Sue Wong's Fall Collection Echoes My Fair Lady

Fashion designer Sue Wong used her historic Hollywood home, The Cedars, to showcase her My Fair Lady-inspired Fall 2011 Collection Friday as part of Los Angeles Fashion Week. Wong’s models roamed the estate in Wong’s creations as guests enjoyed a champagne brunch.

Wong’s collection features ornate gowns and cocktail dresses in rich satin, flowing chiffons and laces, embellished with Edwardian inspired beadwork, intricate embroidery and delicate applique with skirts of organza and ostrich feather. The scene was intended to evoke Sir Cecil Beaton’s costume in the racetrack scene of the 1964 film starring Audrey Hepburn in the title role.

Beautiful, romantic and elegant pieces in the collection “can transform any woman into a goddess, enchantress and duchess,” said Wong.

Guests did their part by donning their favorite ascot hats and Sue Wong’s gowns. Actress Tippi Hedren attended in a fedora to suggest Professor Higgins.

“I think the collection is probably one of the most beautiful in the whole world no matter how long you go back in the history of fashion,” said Hedren. “Sue Wong has such an air of elegance, glamour; everything you could possibly want.”

“I believe that clothing has the ability to empower and transform a woman into the fantasy of her choice,” says Wong. Her motto — “Beauty. Magic. Transformation.” — echoes the film’s premise in which a ‘guttersnipe’ flower seller is transformed by Higgins into an elegant lady.

Sue Wong is known for designs that echoes period styles while achieving a fresh, modern spirit. They are sold in fine boutiques and department stores like Neiman Marcus, Saks Fifth Avenue, Bloomingdale’s and Nordstrom and in more than 27 countries globally. Sponsors for the event included Fiji Water, PAMA Liqueur, South Coast Winery Resort and Spa, Napoleon Perdis, Hair By Sheena Mi Lee, Michael Antonio, Izze Sparkling Juice, What’s Ur Bag, Ardell, and China Glaze.

Sue Wong was born in rural communist China in 1949. Her family first escaped to Hong Kong before managing to immigrate to the United States in 1955.

While growing up in California she had her sights set on a career in fine arts. She won a scholarship to the prestigious California Institute of the Arts after high school, but her parents kept her from attending because they wanted her to become an accountant or a teacher.

Ultimately, however, Wong defied her parents’ wishes and enrolled at Los Angeles Technical College. Within a month she won a scholarship from Arpeja, a hip fashion company for younger women. Within a year, when she was only 18, Wong ended her schooling to take a full-time job as a designer in Arpeja’s sportswear division.

At first she found the business to be a nightmare. In 1970, after only about a year at Arpeja, Wong decided to start up her own company with a girlfriend.

“I wanted to escape the horrors of the garment business and find my own personal style,” Wong recalled.

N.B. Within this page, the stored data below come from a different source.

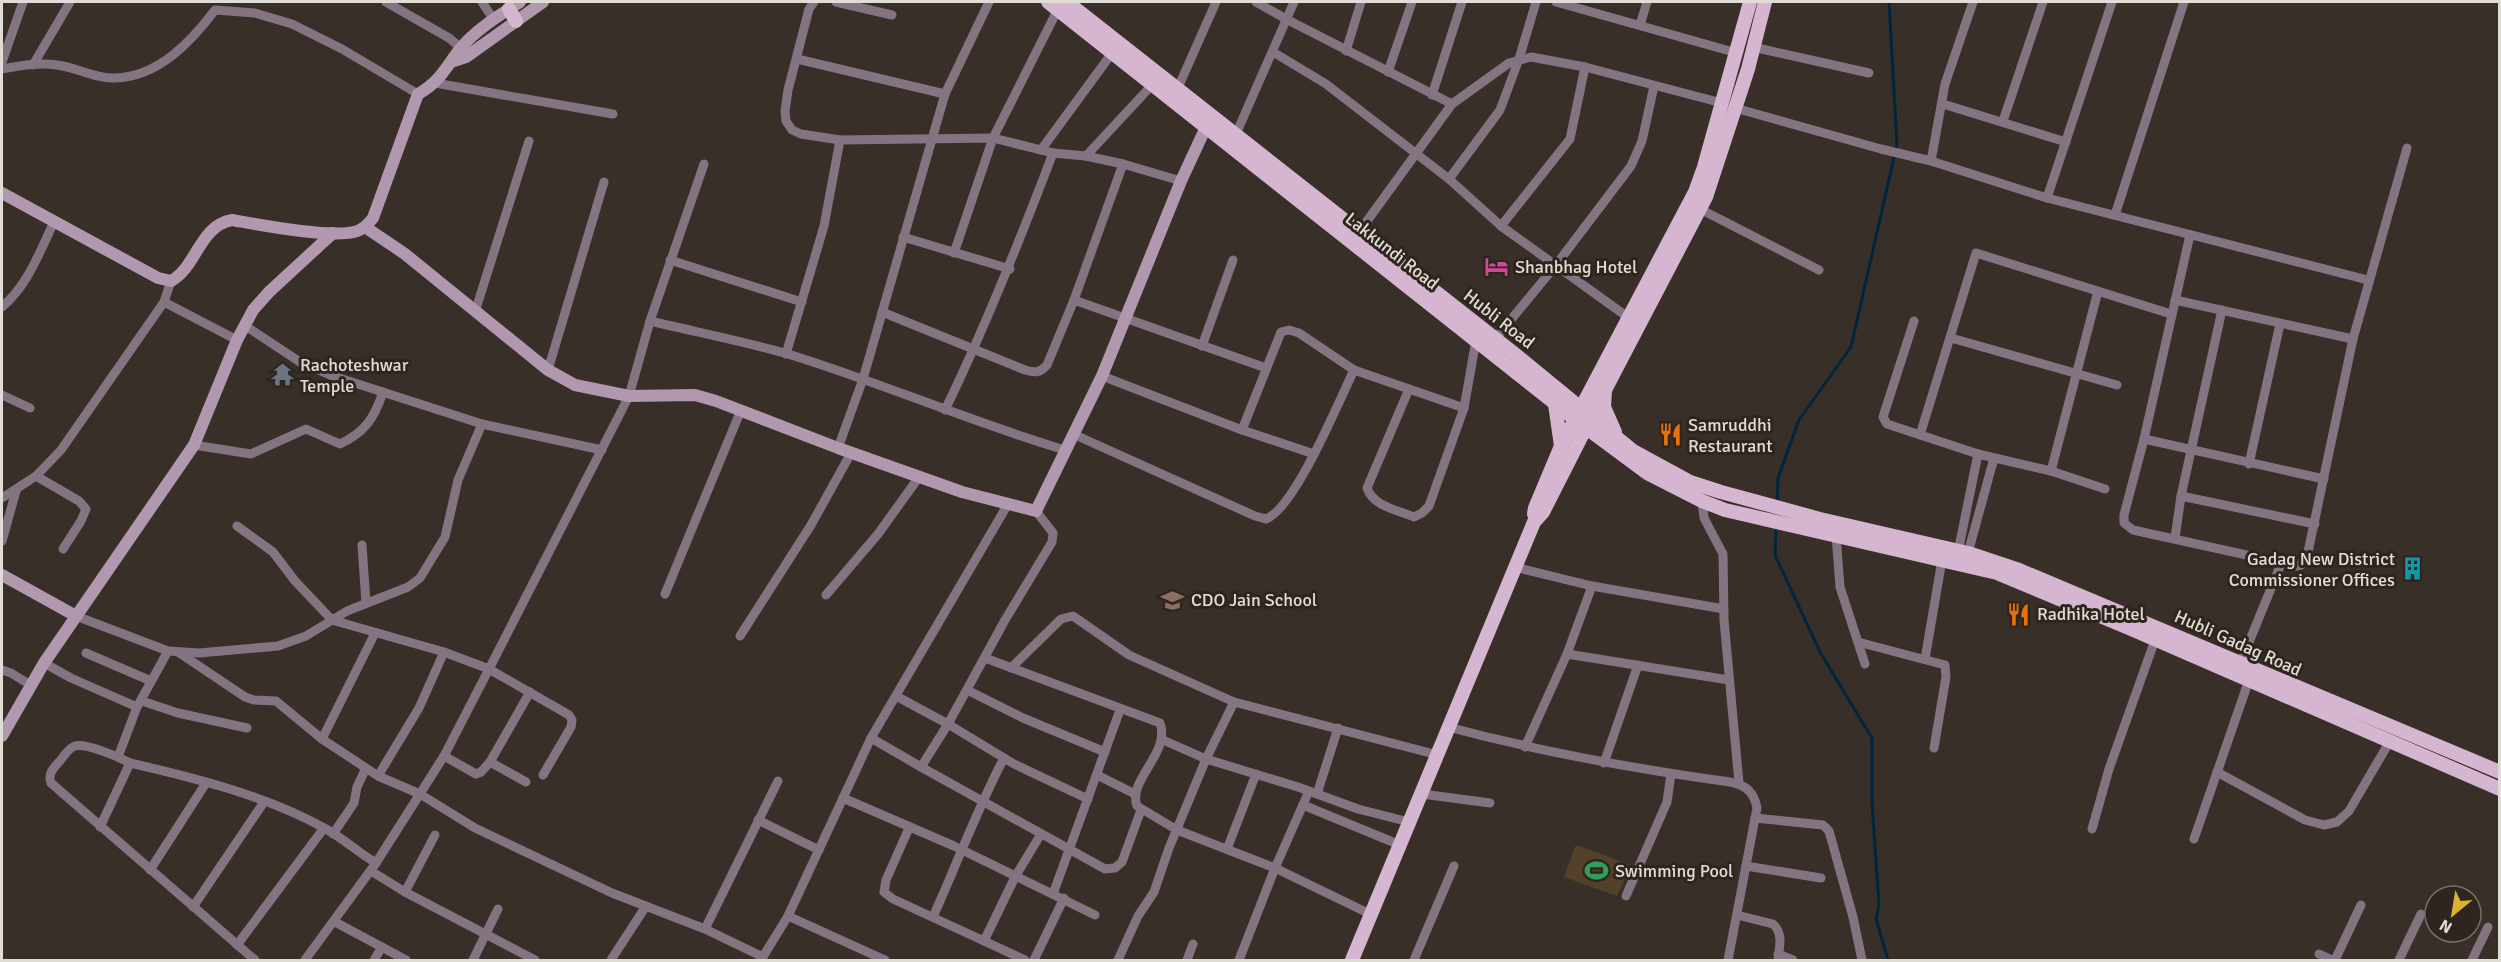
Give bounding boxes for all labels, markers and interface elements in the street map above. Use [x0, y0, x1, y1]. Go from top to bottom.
street label: Lakkundi Road [1341, 208, 1443, 294]
hotel icon: Shanbhag Hotel [1484, 254, 1510, 280]
place label: Shanbhag Hotel [1515, 256, 1637, 278]
street label: Hubli Road [1459, 284, 1539, 354]
place label: Rachoteshwar Temple [300, 354, 409, 397]
temple icon: Rachoteshwar Temple [269, 362, 295, 388]
place label: Samruddhi Restaurant [1688, 414, 1772, 457]
restaurant icon: Samruddhi Restaurant [1657, 422, 1683, 448]
place label: Gadag New District Commissioner Offices [2229, 548, 2395, 591]
building icon: Gadag New District Commissioner Offices [2400, 556, 2426, 582]
school or university icon: CDO Jain School [1160, 587, 1186, 613]
place label: CDO Jain School [1191, 589, 1317, 611]
restaurant icon: Radhika Hotel [2006, 601, 2032, 627]
place label: Radhika Hotel [2037, 603, 2145, 625]
street label: Hubli Gadag Road [2171, 605, 2305, 681]
sports icon: Swimming Pool [1584, 858, 1610, 884]
place label: Swimming Pool [1615, 860, 1733, 882]
north arrow [2423, 884, 2483, 944]
text: N [2436, 915, 2456, 938]

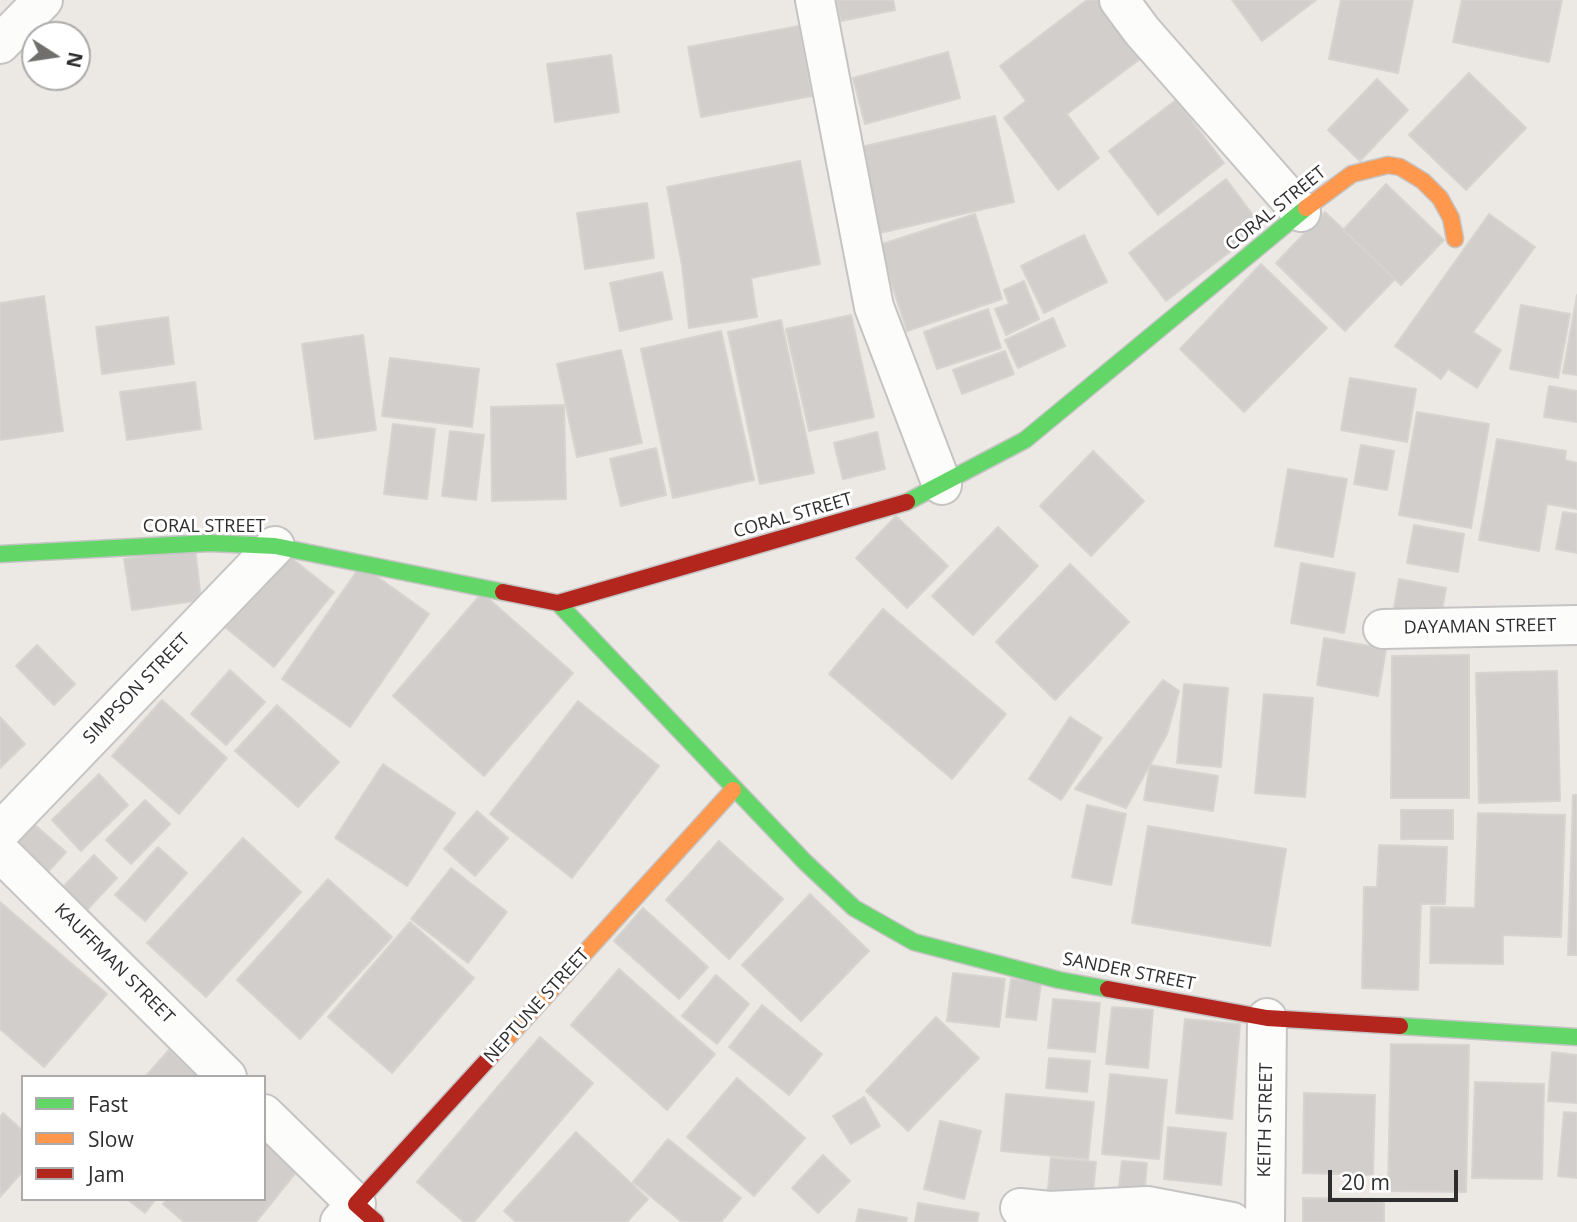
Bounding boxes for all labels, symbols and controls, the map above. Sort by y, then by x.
north arrow [21,21,91,91]
text: N [60,50,89,70]
street label: CORAL STREET [1222,162,1330,256]
street label: CORAL STREET [731,489,855,543]
street label: CORAL STREET [143,516,265,538]
street label: DAYAMAN STREET [1404,615,1556,639]
street label: SIMPSON STREET [79,629,195,749]
street label: KAUFFMAN STREET [50,900,178,1028]
street label: NEPTUNE STREET [480,944,594,1068]
street label: SANDER STREET [1061,949,1197,995]
street label: KEITH STREET [1254,1062,1278,1178]
legend [21,1075,266,1201]
text: Fast [88,1090,128,1118]
text: Slow [88,1125,134,1153]
scale bar [1332,1156,1462,1200]
text: Jam [88,1160,125,1188]
text: 20 m [1341,1168,1390,1196]

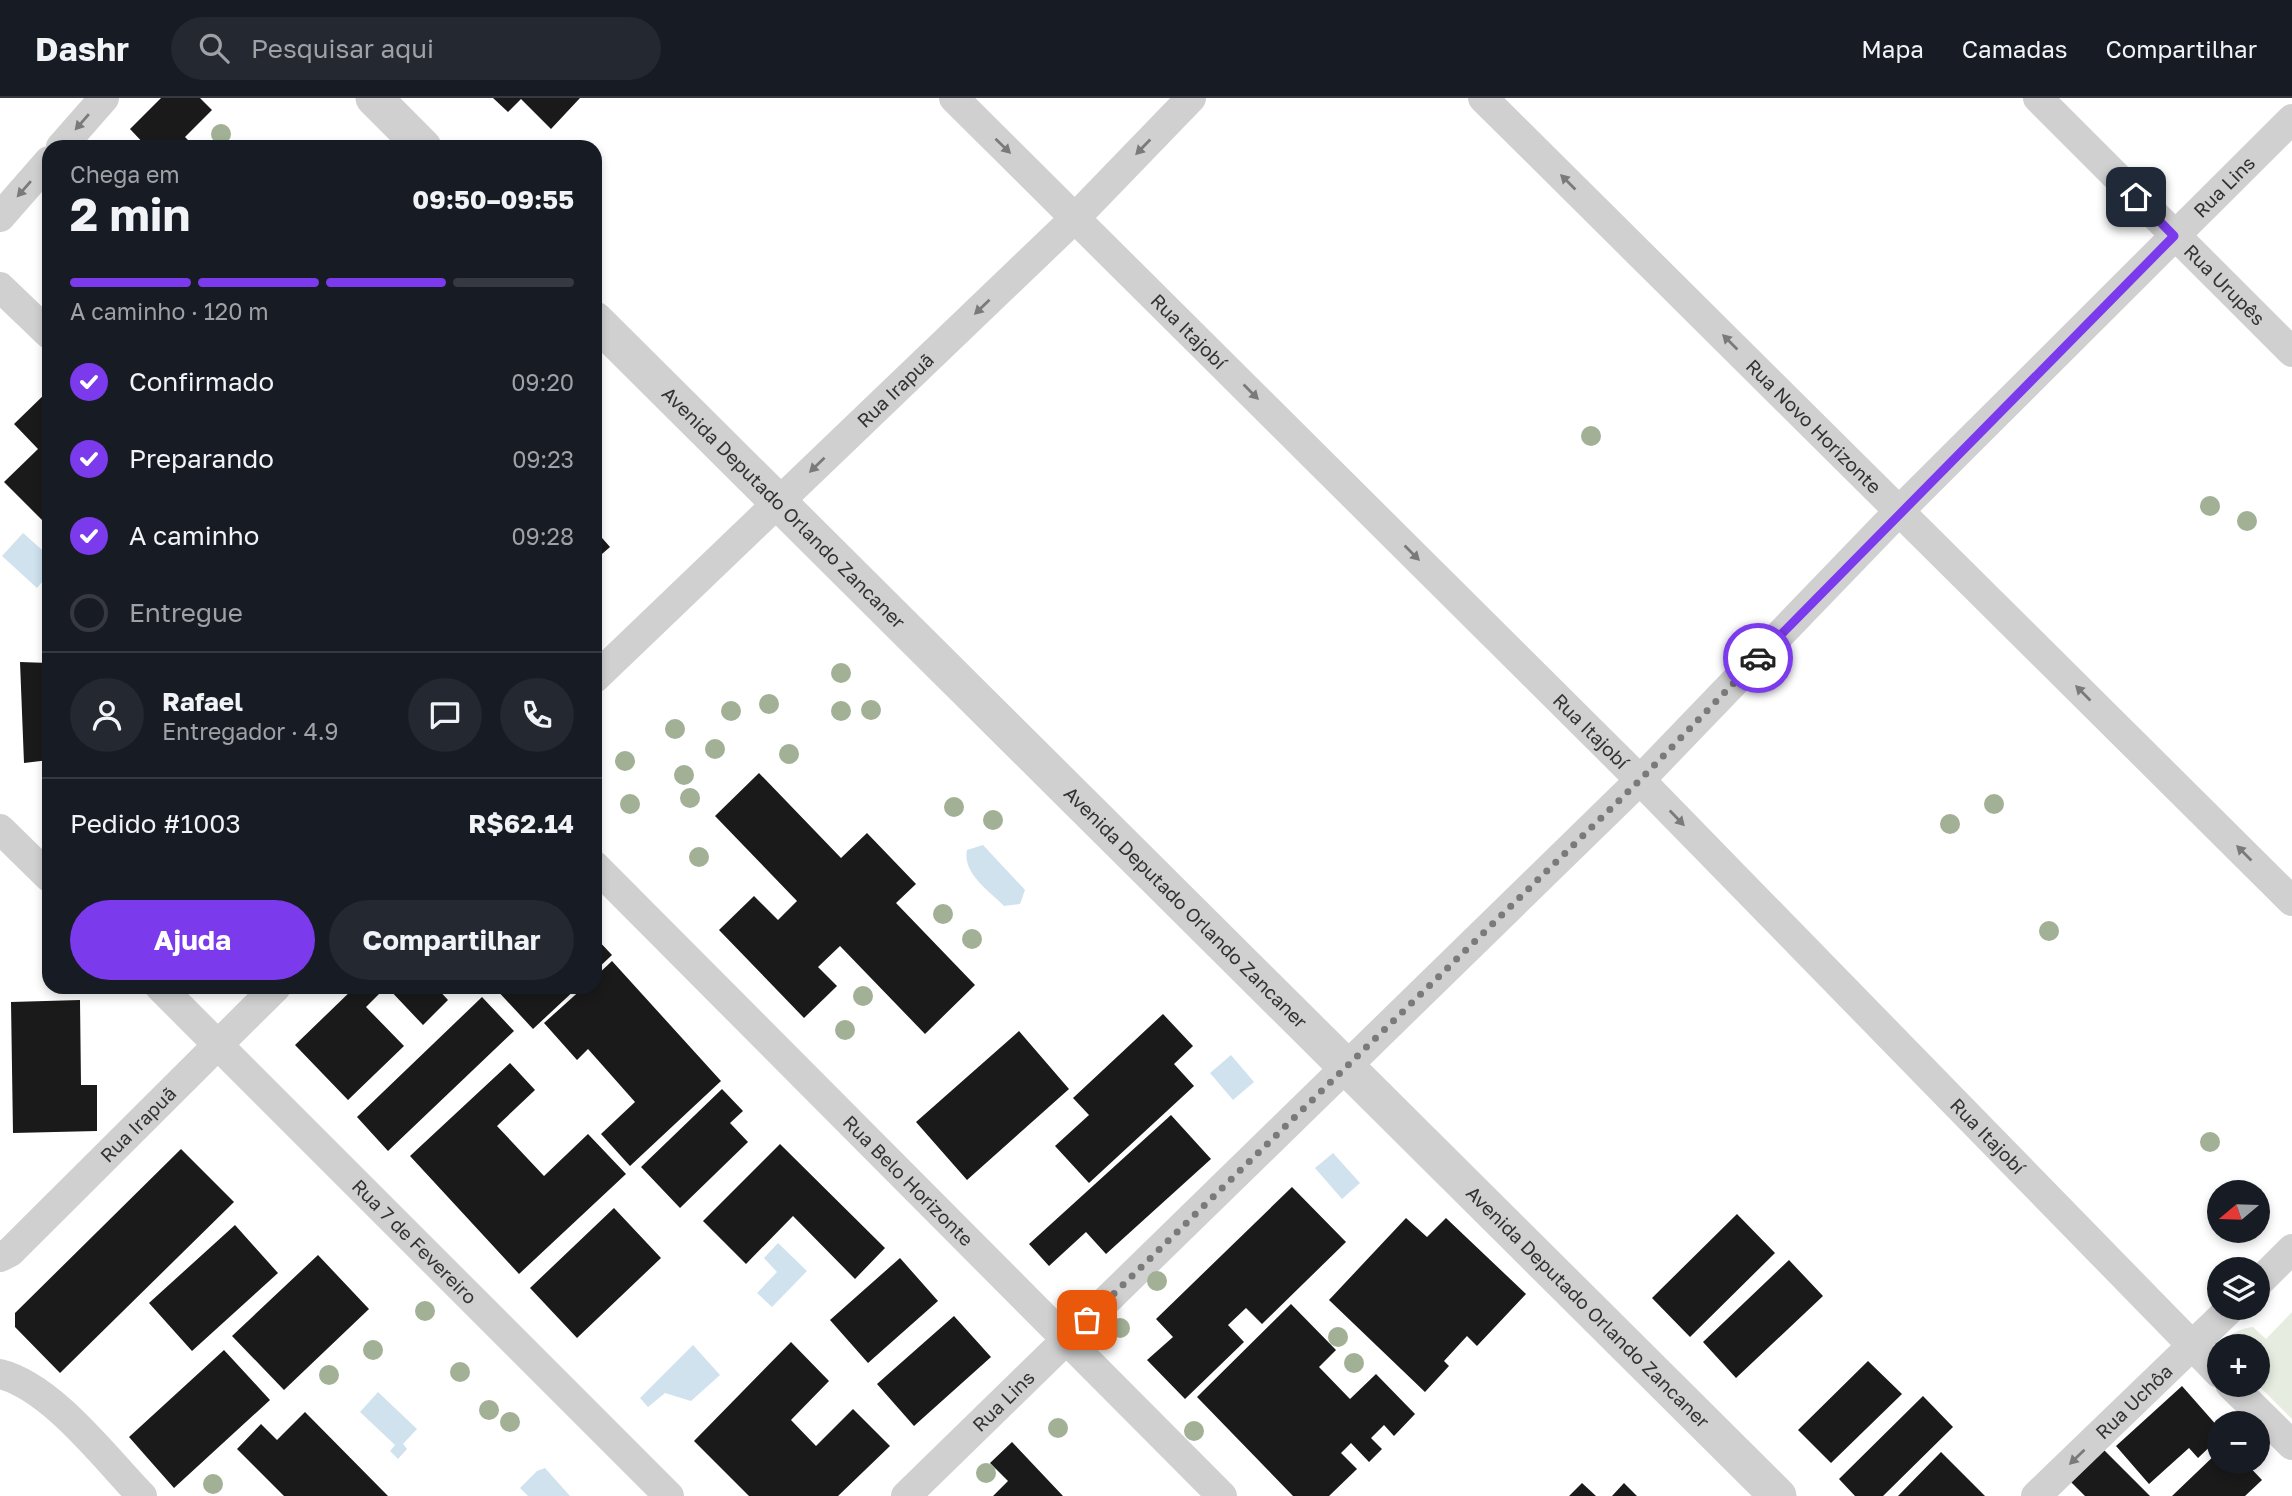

She soon learned that running a new fashion house was even tougher than working for an existing fashion house. In 1974 she returned to Arpeja as head designer for Young Edwardian. That job required her to do five lines a year with over 100 dresses for each collection. “The work load is heavy but the designing part comes easy,” she said.

After she became lead designer in 1977, Arpeja’s sales jumped to $51 million from only $3 million in 1974.

At the time Wong claimed that it didn’t bother her to be designing anonymously for Arpeja.

“I don’t care [because] I think most of the people in the garment business are hustlers and whores,” she said.

But by 1979 Wong decided to go independent again with her own name on the company signage. Her business strategy was to do the designing in Los Angeles but have the labor-intensive work down in China. That proved to be the right strategy for keeping the company profitable.

Wong is married to artist and textile designer Ralph Homann who eventually ended up staying home to raise their two children. “He’s very good at it,” Wong said. “Better than I would be.”